Aku telah jatuh cinta terhadap hidup di dunia.
Kehidupan yang aku jalani dari hari demi hari, dalam waktu yang terus berjalan tanpa mungkin dihentikan, hanya dipenuhi kesibukan. Pekerjaan dengan bayaran tinggi di salah satu gedung pencakar langit ibu kota membuatku akrab dengan kebendaan yang tidak pernah ada habisnya.
Aku yang tidak pernah lepas dari materialisme menjadi pernyataan bahwa keduniaan sudah merasuk ke dalam jiwaku hingga terlalu dalam. Ia bersemayam dalam ruang hatiku yang semakin menghitam.
Namun di tengah hingar bingar denyut aktivitas yang menakjubkan, kebingungan akan hidup terus menghampiriku. Aku selalu mencari di mana kedamaian hati dan pikiran yang terlalu sulit untuk didapatkan tanpa peduli seberapa banyak uang yang kumiliki.
Aku pikir, kekayaan dan keakraban pertemanan yang selalu menemaniku tiap keadaan bisa menjadi jawaban atas pencarianku. Namun itu semua bagaikan balon yang ringkih terhadap jarum tajam. Jarum yang membuatku tidak pernah nyaman, tidak pernah tenang.
Di mana aku harus mencari kedamaian ini?
Setiap malam, keringat yang membasahi telapak tangan menjadi bukti bahwa aku sudah terlalu lama mencemaskan diri sendiri untuk segera menemukan kedamaian.
Tapi mengapa semua yang sudah kulakukan tidak pernah membawa ku kepada rasa damai? Ternyata itu semua buah dari ego tubuh dewasaku yang hanya kosmetik dari jiwaku yang kerdil.
Aku tersadar pada satu sore di bulan Maret. Aku berjalan kembali kepada titik awal hidupku agar mengerti apa arti "damai" yang sebenarnya. Pencarianku membuatku kembali kepada-Mu, Tuhan.
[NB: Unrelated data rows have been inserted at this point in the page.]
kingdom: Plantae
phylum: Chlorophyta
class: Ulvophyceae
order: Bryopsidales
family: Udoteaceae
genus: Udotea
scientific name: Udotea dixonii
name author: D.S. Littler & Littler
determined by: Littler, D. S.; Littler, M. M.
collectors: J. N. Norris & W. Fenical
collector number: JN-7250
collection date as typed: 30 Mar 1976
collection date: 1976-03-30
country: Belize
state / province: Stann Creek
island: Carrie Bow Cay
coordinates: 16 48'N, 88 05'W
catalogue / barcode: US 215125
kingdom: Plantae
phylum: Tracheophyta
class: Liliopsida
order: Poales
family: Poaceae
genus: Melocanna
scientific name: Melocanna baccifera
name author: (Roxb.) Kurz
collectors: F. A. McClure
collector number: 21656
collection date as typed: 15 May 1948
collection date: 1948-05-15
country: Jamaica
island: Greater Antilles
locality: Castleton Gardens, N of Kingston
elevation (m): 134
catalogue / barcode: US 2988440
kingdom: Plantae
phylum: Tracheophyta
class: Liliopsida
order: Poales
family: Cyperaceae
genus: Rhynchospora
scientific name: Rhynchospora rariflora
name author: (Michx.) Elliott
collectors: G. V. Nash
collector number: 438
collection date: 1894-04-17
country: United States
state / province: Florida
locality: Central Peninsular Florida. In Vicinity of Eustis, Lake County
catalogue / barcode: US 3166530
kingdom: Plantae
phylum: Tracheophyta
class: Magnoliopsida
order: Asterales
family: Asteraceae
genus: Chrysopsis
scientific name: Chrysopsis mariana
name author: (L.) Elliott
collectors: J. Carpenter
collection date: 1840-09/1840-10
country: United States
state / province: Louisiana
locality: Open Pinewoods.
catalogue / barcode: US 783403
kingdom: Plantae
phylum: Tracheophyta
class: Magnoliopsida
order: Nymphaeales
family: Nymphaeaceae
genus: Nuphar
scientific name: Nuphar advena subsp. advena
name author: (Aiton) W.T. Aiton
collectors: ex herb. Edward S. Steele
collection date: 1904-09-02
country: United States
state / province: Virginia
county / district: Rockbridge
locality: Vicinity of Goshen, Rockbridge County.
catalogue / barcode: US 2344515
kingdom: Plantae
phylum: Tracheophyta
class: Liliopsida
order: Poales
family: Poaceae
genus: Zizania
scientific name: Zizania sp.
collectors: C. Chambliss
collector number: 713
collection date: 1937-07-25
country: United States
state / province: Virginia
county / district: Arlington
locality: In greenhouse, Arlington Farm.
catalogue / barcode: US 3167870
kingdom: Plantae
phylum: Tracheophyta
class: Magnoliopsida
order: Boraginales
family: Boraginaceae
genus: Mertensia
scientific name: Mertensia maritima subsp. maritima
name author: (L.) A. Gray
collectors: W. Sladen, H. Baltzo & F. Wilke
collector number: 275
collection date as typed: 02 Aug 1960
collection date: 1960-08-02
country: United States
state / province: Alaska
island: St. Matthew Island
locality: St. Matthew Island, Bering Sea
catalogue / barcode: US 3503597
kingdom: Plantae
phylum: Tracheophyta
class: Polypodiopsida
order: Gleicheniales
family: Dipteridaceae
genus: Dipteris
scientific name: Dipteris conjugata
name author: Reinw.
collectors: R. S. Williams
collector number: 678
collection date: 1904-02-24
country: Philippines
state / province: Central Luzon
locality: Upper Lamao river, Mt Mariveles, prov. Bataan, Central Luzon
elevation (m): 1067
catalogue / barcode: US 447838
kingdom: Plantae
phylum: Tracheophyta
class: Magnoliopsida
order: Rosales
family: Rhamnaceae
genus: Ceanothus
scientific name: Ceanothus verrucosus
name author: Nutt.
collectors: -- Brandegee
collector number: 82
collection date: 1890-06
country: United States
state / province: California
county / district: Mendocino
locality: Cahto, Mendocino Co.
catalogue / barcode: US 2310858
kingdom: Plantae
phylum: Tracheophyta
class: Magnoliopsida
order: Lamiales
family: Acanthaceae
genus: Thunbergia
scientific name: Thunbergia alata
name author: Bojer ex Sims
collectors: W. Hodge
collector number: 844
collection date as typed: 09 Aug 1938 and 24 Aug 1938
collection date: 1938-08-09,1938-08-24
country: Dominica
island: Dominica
Aku ingin merasakan perubahan yang mampu menuai ketenangan.
Setelah sekian waktu, sore itu kusempatkan sejenak melipir ke rumah terdekat-Mu untuk menunaikan kewajibanku menghadap-Mu. Atas nama kedamaian yang sudah tidak lagi perlu kucari bersama kemegahan dunia dan segala isinya.